### DATASET EXCERPTS
(begin)

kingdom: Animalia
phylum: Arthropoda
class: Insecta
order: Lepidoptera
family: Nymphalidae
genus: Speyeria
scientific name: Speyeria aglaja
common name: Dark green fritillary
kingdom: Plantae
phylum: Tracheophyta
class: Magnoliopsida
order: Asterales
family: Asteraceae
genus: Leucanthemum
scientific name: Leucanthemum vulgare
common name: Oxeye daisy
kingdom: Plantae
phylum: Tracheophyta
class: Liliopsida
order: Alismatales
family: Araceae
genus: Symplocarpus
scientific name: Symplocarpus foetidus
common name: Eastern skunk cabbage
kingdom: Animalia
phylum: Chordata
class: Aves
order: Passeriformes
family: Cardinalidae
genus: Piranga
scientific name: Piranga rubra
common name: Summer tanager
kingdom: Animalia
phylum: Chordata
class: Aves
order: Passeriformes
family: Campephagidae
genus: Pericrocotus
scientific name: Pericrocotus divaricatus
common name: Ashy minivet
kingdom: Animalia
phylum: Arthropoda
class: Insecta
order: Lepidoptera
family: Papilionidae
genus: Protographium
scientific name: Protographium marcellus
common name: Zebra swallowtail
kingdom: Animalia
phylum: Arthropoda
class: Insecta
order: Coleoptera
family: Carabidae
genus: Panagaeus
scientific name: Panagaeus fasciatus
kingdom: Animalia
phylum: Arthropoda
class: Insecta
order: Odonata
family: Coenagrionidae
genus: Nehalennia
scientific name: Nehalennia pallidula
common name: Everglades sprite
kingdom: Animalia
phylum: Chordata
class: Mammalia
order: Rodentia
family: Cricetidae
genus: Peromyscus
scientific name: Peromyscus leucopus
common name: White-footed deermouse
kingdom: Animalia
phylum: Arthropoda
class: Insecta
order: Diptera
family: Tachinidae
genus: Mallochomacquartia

(end)

### WHAT IS NEEDED
Could you repeat all of the lines above with "common name" swapped for "vernacular name" and nothing else changed?

### TASK OUTPUT
kingdom: Animalia
phylum: Arthropoda
class: Insecta
order: Lepidoptera
family: Nymphalidae
genus: Speyeria
scientific name: Speyeria aglaja
vernacular name: Dark green fritillary
kingdom: Plantae
phylum: Tracheophyta
class: Magnoliopsida
order: Asterales
family: Asteraceae
genus: Leucanthemum
scientific name: Leucanthemum vulgare
vernacular name: Oxeye daisy
kingdom: Plantae
phylum: Tracheophyta
class: Liliopsida
order: Alismatales
family: Araceae
genus: Symplocarpus
scientific name: Symplocarpus foetidus
vernacular name: Eastern skunk cabbage
kingdom: Animalia
phylum: Chordata
class: Aves
order: Passeriformes
family: Cardinalidae
genus: Piranga
scientific name: Piranga rubra
vernacular name: Summer tanager
kingdom: Animalia
phylum: Chordata
class: Aves
order: Passeriformes
family: Campephagidae
genus: Pericrocotus
scientific name: Pericrocotus divaricatus
vernacular name: Ashy minivet
kingdom: Animalia
phylum: Arthropoda
class: Insecta
order: Lepidoptera
family: Papilionidae
genus: Protographium
scientific name: Protographium marcellus
vernacular name: Zebra swallowtail
kingdom: Animalia
phylum: Arthropoda
class: Insecta
order: Coleoptera
family: Carabidae
genus: Panagaeus
scientific name: Panagaeus fasciatus
kingdom: Animalia
phylum: Arthropoda
class: Insecta
order: Odonata
family: Coenagrionidae
genus: Nehalennia
scientific name: Nehalennia pallidula
vernacular name: Everglades sprite
kingdom: Animalia
phylum: Chordata
class: Mammalia
order: Rodentia
family: Cricetidae
genus: Peromyscus
scientific name: Peromyscus leucopus
vernacular name: White-footed deermouse
kingdom: Animalia
phylum: Arthropoda
class: Insecta
order: Diptera
family: Tachinidae
genus: Mallochomacquartia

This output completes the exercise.